═════ DATA SHOWN

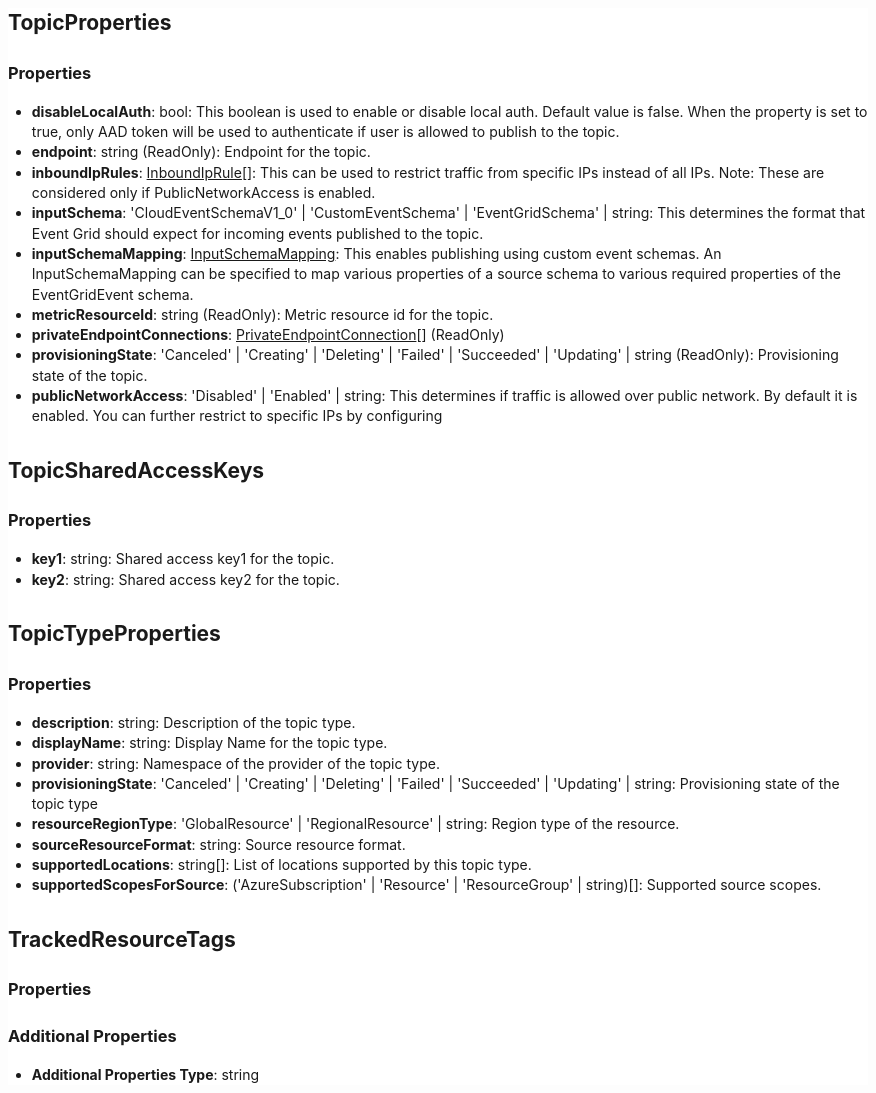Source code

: ## TopicProperties
### Properties
* **disableLocalAuth**: bool: This boolean is used to enable or disable local auth. Default value is false. When the property is set to true, only AAD token will be used to authenticate if user is allowed to publish to the topic.
* **endpoint**: string (ReadOnly): Endpoint for the topic.
* **inboundIpRules**: [InboundIpRule](#inboundiprule)[]: This can be used to restrict traffic from specific IPs instead of all IPs. Note: These are considered only if PublicNetworkAccess is enabled.
* **inputSchema**: 'CloudEventSchemaV1_0' | 'CustomEventSchema' | 'EventGridSchema' | string: This determines the format that Event Grid should expect for incoming events published to the topic.
* **inputSchemaMapping**: [InputSchemaMapping](#inputschemamapping): This enables publishing using custom event schemas. An InputSchemaMapping can be specified to map various properties of a source schema to various required properties of the EventGridEvent schema.
* **metricResourceId**: string (ReadOnly): Metric resource id for the topic.
* **privateEndpointConnections**: [PrivateEndpointConnection](#privateendpointconnection)[] (ReadOnly)
* **provisioningState**: 'Canceled' | 'Creating' | 'Deleting' | 'Failed' | 'Succeeded' | 'Updating' | string (ReadOnly): Provisioning state of the topic.
* **publicNetworkAccess**: 'Disabled' | 'Enabled' | string: This determines if traffic is allowed over public network. By default it is enabled. 
You can further restrict to specific IPs by configuring <seealso cref="P:Microsoft.Azure.Events.ResourceProvider.Common.Contracts.TopicProperties.InboundIpRules" />

## TopicSharedAccessKeys
### Properties
* **key1**: string: Shared access key1 for the topic.
* **key2**: string: Shared access key2 for the topic.

## TopicTypeProperties
### Properties
* **description**: string: Description of the topic type.
* **displayName**: string: Display Name for the topic type.
* **provider**: string: Namespace of the provider of the topic type.
* **provisioningState**: 'Canceled' | 'Creating' | 'Deleting' | 'Failed' | 'Succeeded' | 'Updating' | string: Provisioning state of the topic type
* **resourceRegionType**: 'GlobalResource' | 'RegionalResource' | string: Region type of the resource.
* **sourceResourceFormat**: string: Source resource format.
* **supportedLocations**: string[]: List of locations supported by this topic type.
* **supportedScopesForSource**: ('AzureSubscription' | 'Resource' | 'ResourceGroup' | string)[]: Supported source scopes.

## TrackedResourceTags
### Properties
### Additional Properties
* **Additional Properties Type**: string
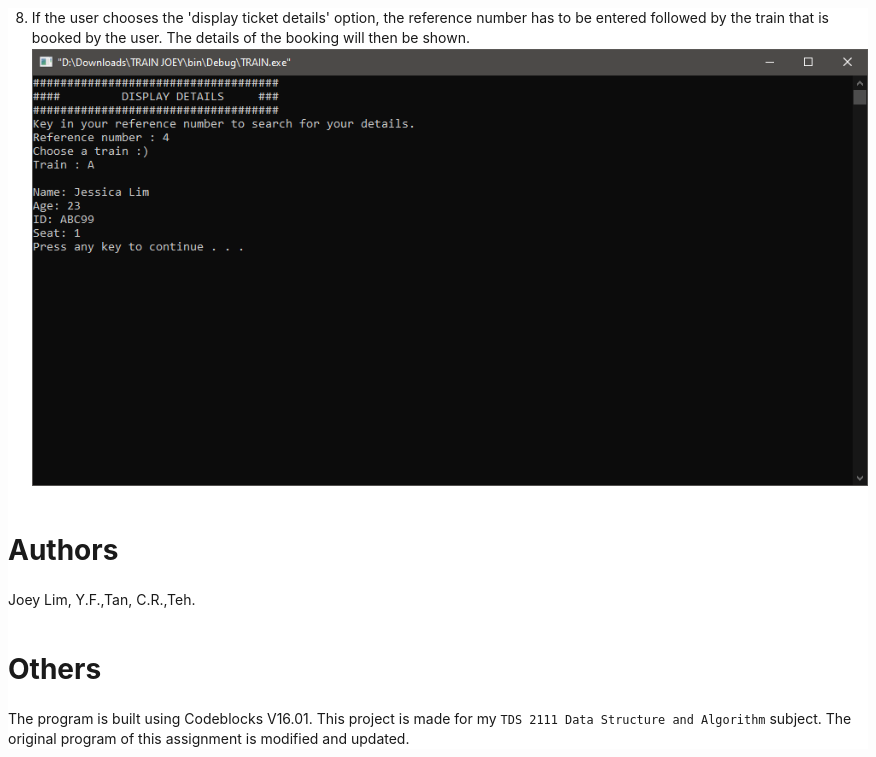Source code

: 8. If the user chooses the 'display ticket details' option, the reference number has to be entered followed by the train that is booked by the user. The details of the booking will then be shown.
![screenshot1](/Screenshots/ss_9.png?raw=true)

# Authors
Joey Lim, Y.F.,Tan, C.R.,Teh. 

# Others
The program is built using Codeblocks V16.01. This project is made for my `TDS 2111 Data Structure and Algorithm` subject. The original program of this assignment is modified and updated.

══════════

[DIRECTIONS] Whenever "Failed" occurs in a line of the entries, copy that line.

[ANSWER BOX]
* **provisioningState**: 'Canceled' | 'Creating' | 'Deleting' | 'Failed' | 'Succeeded' | 'Updating' | string (ReadOnly): Provisioning state of the topic.
* **provisioningState**: 'Canceled' | 'Creating' | 'Deleting' | 'Failed' | 'Succeeded' | 'Updating' | string: Provisioning state of the topic type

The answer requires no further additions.